━━━━━ Material supplied
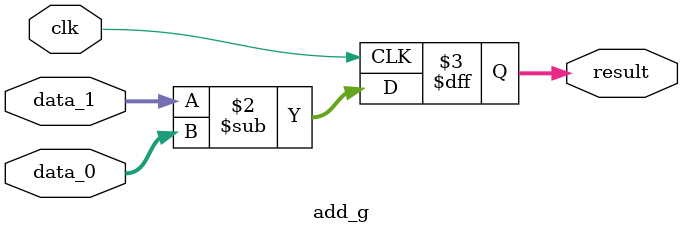
<source format=v>
`timescale 1ns / 1ps


module add_g(
input clk,
input [10:0] data_0,
input [10:0] data_1,
output reg signed [11:0] result);

	always @ (posedge clk)
	begin
			result <= data_1 - data_0;
	end

endmodule

</source>
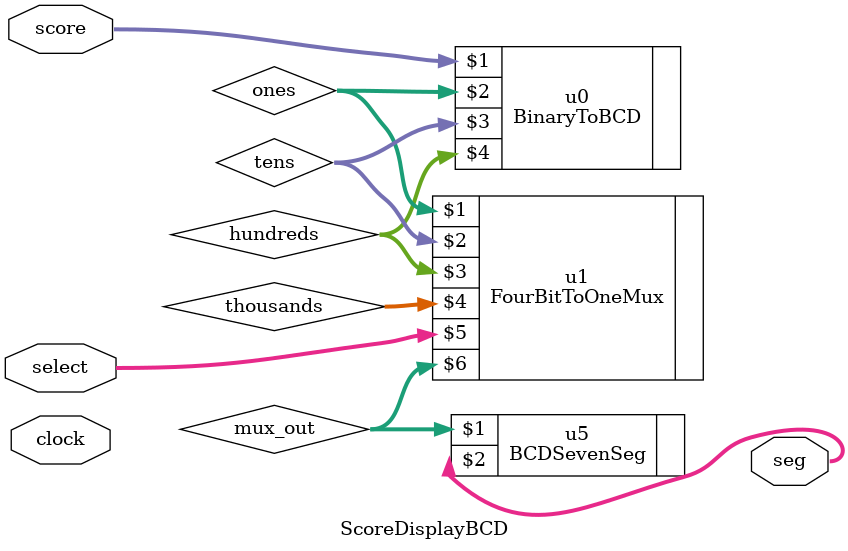
<source format=v>
`timescale 1ns / 1ps

module ScoreDisplayBCD(input clock, input [9:0] score, input[1:0] select, output [6:0] seg);
    wire [3:0] mux_out;
    wire [3:0] ones, tens, hundreds, thousands; 
    BinaryToBCD u0(score, ones, tens, hundreds);
    FourBitToOneMux u1(ones, tens, hundreds, thousands, select, mux_out);
    BCDSevenSeg u5(mux_out, seg);
endmodule
</source>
━━━━━━━━━━
What to produce: The answer should hold every entry exactly as given and no pictures at all.

Solved problem:
<source format=v>
`timescale 1ns / 1ps


module add_g(
input clk,
input [10:0] data_0,
input [10:0] data_1,
output reg signed [11:0] result);

	always @ (posedge clk)
	begin
			result <= data_1 - data_0;
	end

endmodule

</source>
<source format=v>
`timescale 1ns / 1ps

module ScoreDisplayBCD(input clock, input [9:0] score, input[1:0] select, output [6:0] seg);
    wire [3:0] mux_out;
    wire [3:0] ones, tens, hundreds, thousands; 
    BinaryToBCD u0(score, ones, tens, hundreds);
    FourBitToOneMux u1(ones, tens, hundreds, thousands, select, mux_out);
    BCDSevenSeg u5(mux_out, seg);
endmodule
</source>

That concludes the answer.